— TASK REQUIREMENTS —
A word-for-word copy of the data, pictures excluded, is what this task asks for.

— INFORMATION SHOWN —
================

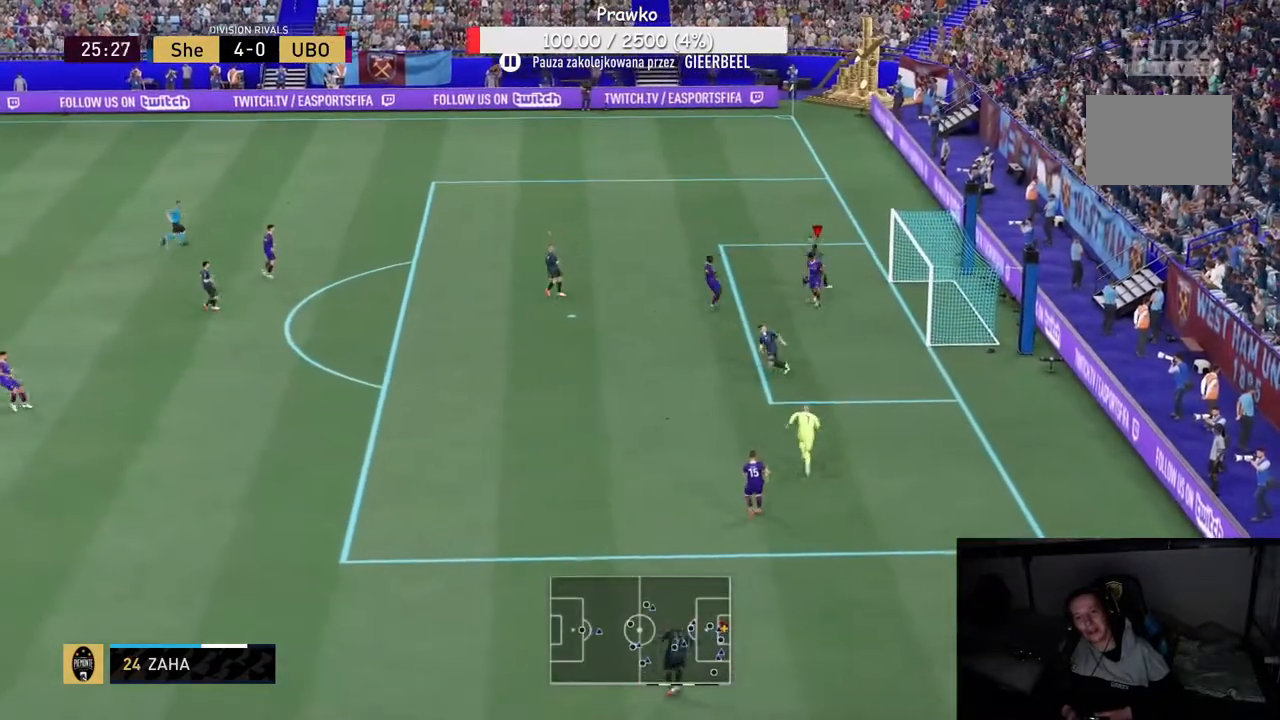
{"buttons": ["R2"], "right_stick": "down-left", "events": [[500, "right_stick", "down-left"]]}
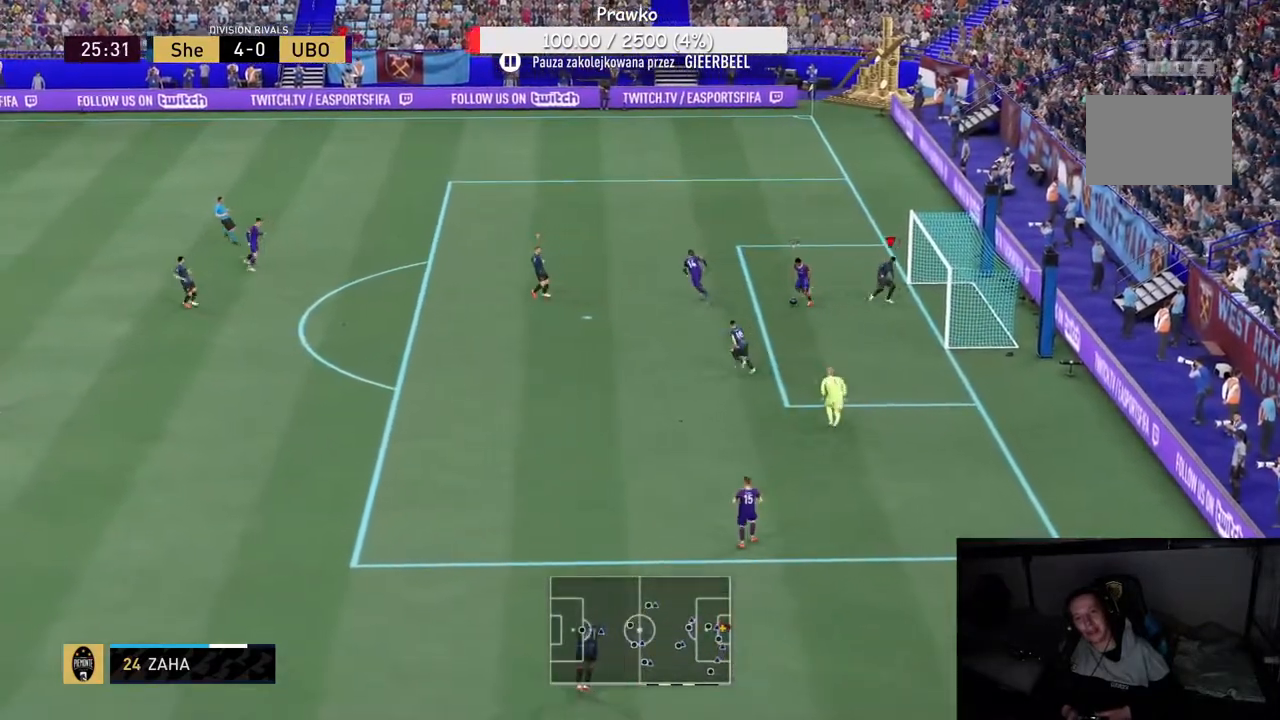
{"buttons": ["R2"], "right_stick": "center", "events": [[17, "right_stick", "center"]]}
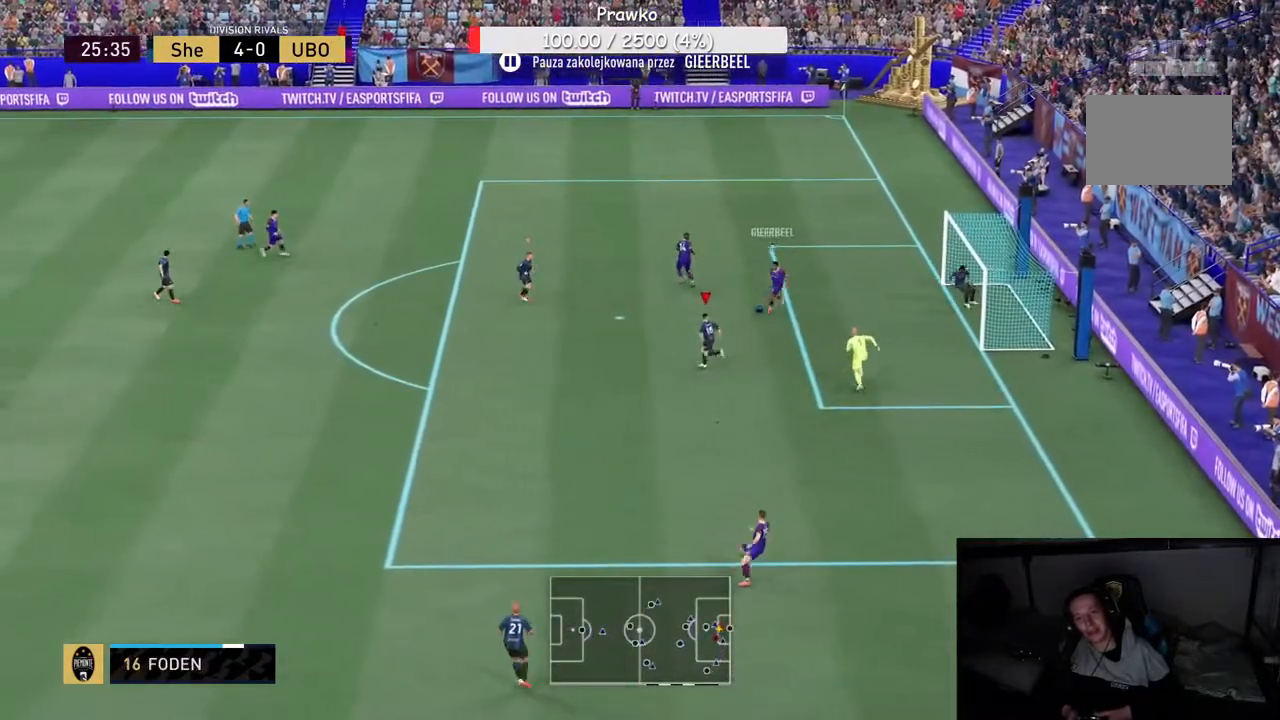
{"buttons": ["R2"], "right_stick": "center", "events": []}
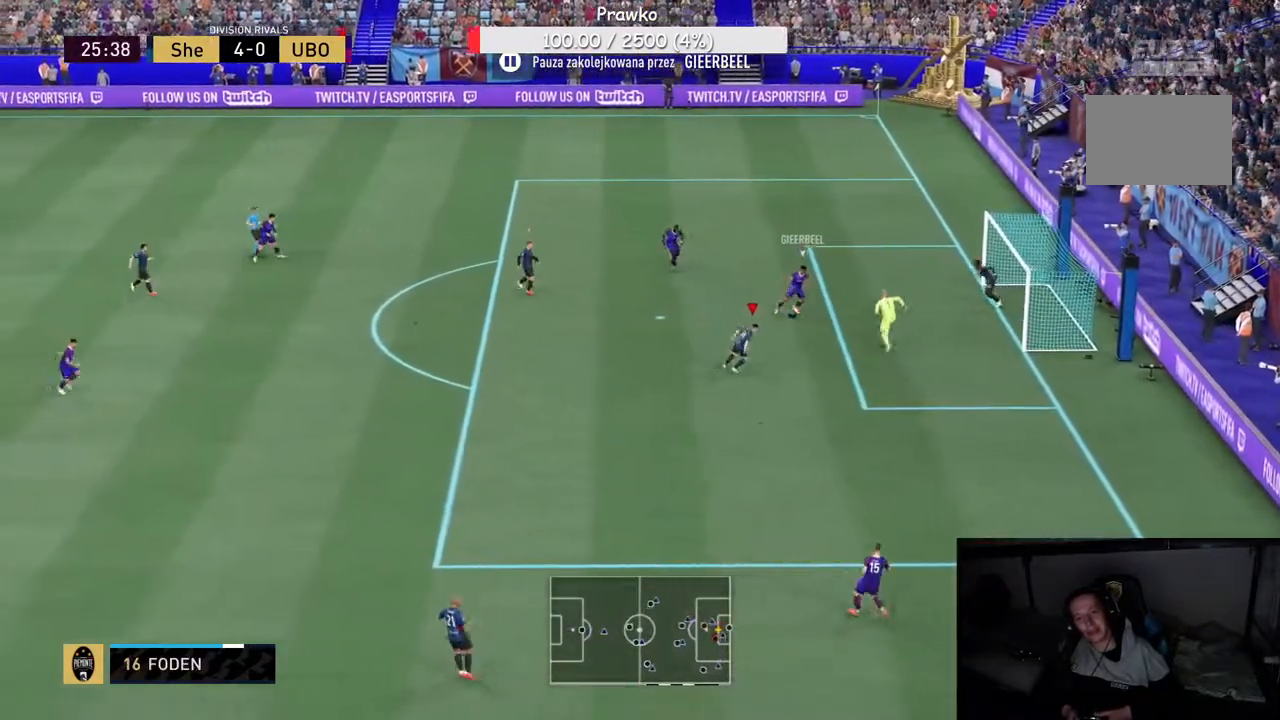
{"buttons": ["R2"], "right_stick": "center", "events": []}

================

— THE COMPLETED TASK —
{"buttons": ["R2"], "right_stick": "down-left", "events": [[500, "right_stick", "down-left"]]}
{"buttons": ["R2"], "right_stick": "center", "events": [[17, "right_stick", "center"]]}
{"buttons": ["R2"], "right_stick": "center", "events": []}
{"buttons": ["R2"], "right_stick": "center", "events": []}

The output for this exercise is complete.